Geneva is in full GESDA mode. The Geneva Science and Diplomacy Anticipator opened its second summit yesterday. Since its creation in 2018, GESDA has billed itself as a “think and a do tank.” Yesterday, its initiators opted to put their emphasis on the “do” by unveiling two concrete projects: the creation of an Open Quantum Institute (OQI) and a Global Curriculum on Science Diplomacy. As quantum computing is widely perceived—all hype aside—as a profoundly disruptive scientific and technological breakthrough, GESDA is clearly hoping to avoid letting history repeat itself when Geneva and Switzerland let the World Wide Web, invented here at CERN and freely shared at the time, become dominated by a small group of private companies.
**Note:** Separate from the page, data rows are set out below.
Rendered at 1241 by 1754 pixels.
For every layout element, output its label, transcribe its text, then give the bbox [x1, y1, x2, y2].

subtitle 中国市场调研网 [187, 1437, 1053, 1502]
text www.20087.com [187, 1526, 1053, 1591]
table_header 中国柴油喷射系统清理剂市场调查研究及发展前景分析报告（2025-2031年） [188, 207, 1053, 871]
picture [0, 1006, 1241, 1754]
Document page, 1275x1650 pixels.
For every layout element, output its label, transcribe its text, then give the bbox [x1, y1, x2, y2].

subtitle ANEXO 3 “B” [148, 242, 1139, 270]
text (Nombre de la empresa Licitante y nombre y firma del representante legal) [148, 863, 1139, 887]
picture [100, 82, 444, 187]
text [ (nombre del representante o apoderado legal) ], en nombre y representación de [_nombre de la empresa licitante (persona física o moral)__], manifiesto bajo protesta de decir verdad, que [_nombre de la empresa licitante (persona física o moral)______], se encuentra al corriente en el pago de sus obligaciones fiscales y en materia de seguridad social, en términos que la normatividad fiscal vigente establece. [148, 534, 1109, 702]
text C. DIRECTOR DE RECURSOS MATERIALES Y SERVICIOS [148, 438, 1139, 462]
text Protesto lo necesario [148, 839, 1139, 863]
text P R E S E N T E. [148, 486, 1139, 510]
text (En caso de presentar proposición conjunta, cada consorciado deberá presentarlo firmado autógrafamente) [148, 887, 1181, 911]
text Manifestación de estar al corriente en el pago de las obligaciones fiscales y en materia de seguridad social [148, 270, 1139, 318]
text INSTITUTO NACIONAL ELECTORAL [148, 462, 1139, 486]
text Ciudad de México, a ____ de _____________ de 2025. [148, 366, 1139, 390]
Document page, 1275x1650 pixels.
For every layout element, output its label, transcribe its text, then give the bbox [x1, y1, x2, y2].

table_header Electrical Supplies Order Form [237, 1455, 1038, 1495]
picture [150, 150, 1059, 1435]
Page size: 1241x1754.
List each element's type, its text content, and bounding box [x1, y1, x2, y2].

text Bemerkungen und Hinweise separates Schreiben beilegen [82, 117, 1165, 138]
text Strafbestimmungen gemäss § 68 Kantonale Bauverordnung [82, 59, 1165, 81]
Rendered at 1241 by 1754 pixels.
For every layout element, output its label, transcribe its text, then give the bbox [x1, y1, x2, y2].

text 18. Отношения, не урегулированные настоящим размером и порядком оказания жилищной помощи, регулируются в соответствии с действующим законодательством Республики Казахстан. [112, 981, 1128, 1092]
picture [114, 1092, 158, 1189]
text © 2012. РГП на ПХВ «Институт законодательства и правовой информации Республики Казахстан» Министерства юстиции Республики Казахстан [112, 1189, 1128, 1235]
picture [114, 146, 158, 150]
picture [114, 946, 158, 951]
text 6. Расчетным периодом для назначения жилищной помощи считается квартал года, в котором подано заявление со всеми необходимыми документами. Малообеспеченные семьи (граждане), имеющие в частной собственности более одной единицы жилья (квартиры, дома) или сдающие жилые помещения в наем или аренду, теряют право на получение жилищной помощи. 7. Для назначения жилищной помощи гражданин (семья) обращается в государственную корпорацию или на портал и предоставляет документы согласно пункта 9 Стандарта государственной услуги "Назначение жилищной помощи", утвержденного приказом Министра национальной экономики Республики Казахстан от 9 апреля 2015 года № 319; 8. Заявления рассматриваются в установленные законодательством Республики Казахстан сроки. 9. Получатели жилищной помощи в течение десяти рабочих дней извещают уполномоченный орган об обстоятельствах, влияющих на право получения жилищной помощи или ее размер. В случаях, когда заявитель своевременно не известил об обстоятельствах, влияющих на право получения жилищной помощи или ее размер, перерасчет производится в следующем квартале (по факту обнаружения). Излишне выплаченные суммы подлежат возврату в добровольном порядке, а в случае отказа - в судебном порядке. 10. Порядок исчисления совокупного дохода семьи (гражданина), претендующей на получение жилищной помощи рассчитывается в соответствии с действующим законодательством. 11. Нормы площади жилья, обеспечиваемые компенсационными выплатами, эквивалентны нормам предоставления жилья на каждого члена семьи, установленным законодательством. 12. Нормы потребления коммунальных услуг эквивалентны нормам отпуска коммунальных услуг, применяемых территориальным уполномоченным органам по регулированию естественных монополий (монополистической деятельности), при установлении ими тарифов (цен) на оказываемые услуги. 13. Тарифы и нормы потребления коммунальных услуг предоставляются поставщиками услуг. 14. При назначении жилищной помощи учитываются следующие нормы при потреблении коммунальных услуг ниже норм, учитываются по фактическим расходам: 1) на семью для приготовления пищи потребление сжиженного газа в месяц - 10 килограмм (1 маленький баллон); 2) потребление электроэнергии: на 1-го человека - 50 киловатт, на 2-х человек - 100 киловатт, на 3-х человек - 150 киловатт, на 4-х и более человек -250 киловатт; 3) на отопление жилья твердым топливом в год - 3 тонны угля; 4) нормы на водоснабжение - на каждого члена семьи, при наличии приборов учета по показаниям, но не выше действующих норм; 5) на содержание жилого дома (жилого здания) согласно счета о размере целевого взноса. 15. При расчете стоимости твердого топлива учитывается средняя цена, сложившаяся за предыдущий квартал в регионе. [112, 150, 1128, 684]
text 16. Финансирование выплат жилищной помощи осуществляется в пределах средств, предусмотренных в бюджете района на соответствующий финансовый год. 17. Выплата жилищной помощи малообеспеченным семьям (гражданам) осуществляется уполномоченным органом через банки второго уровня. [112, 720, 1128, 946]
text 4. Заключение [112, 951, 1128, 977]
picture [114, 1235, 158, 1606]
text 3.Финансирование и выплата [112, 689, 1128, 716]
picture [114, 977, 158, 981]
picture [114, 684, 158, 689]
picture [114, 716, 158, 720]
At the core of GESDA’s mission and raison d’être lies the conviction that science and technology should be treated as a common good. “OQI,” GESDA President Peter Brabeck-Lethmate said yesterday, “is the first prototype action to accelerate the development and use of emerging technologies for the benefit of all.”
For many, quantum computing is one of science’s critical new frontiers. Three years ago, Google announced it had reached a milestone and, thanks to a quantum computer, performed in a mere three minutes and 20 seconds a calculation that today’s supercomputers would have needed about 10’000 years to achieve. Speed is only one of its attributes and maybe not even the most important. The promise of quantum computing is its potential to solve problems and challenges that are intractable today. Quantum computers could help us create new drugs, develop more efficient batteries or solar panels, and lead to the discovery of new fertilizers. As such, they could be instrumental in supporting countries to meet the objectives of the UN Sustainable Development Goals and beyond. Scientists agree that it will take time, most likely a few years, before quantum computers will migrate out of research labs. Therefore, now is the time, according to CERN Director-General Fabiola Gianotti, to get ahead of the curve.
This thinking was a key motivation for GESDA to make quantum computing an area of focus when it unveiled its Science Breakthrough Radar® last year. With more than 700 hundred top scientists from around the world contributing, the Radar maps scientific advances and their potential over the next 5, 10, and 25 years. “The time is ripe for quantum,” Gianotti told the GESDA audience, with “massive investments in public and private money made in the field, in the order of billions.” However, she warned, “the current model of scientific development is unsustainable” as science and technology too often end up in private hands or benefit only a few countries, creating a two-speed world. “ We need,” she said, “to ensure open access to science and technology, to health and education,” and this is how the development of such technologies “should be framed.”
Being able to frame it in this way, however, is undoubtedly OQI’s biggest challenge. For one, Big Tech companies are richer and more powerful than some states and are already trying to dominate the field. Furthermore, science and technology are firmly at the center of the rivalry between the US and China. Both countries are massively investing in quantum and AI to outcompete each other.
“What has been missing in multilateralism is the fact that scientists were not at the table. Scientists are not better people, but they bring another way of thinking about cooperation and collaboration.”
GESDA’s architects readily admit that they are launching their initiative in foul weather marked by great stress in the multilateral system and destabilizing geopolitical tensions. One more reason, given the size of the challenges, they say, to move forward. They also put their faith in what they see as GESDA’s distinguishing advantage: the fact that was conceived and is now driven by scientists, not politicians or entrepreneurs. “Collaborating and sharing on a global scale is in scientists’ DNA; this is how we work,” Dr Urbasi Sinha, professor at the Quantum Information and Computing Lab of the Raman Institute of India, told The G|O.
Patrick Aebischer, former EPFL Director and main architect behind the GESDA had a similar take: “I think that up until now, what has been missing in multilateralism is precisely the fact that scientists were not at the table. I am not saying that scientists are better people, I am saying that it brings another way to think about cooperation and collaboration." GESDA’s initiators also consider International Geneva’s ecosystem a considerable asset. If we think about innovation in science, Aebischer said, “intellectual property and patents are essential elements that can determine if technology will or will not be commercialized. Having the World Intellectual Property Organization (WIPO) here is extremely important, as countries abide by the organization’s rules." The creation of a Global Science Curriculum, also announced on the Summit’s opening day, aims to further ensure that, with science seated at the multilateral table, conversations can be better informed. “Scientists and diplomats lack a common language, a common mindset, and a natural place to engage and exchange views. When scientists make new discoveries in the lab, they typically don't know the practical uses or potential impacts, positive or negative, that those discoveries might have on society. Diplomats negotiating to solve global problems often don't know which scientific evidence or advances are the most likely to turn into solutions since the technologies are changing so quickly,” GESDA explains in a press release. The summit closes tomorrow.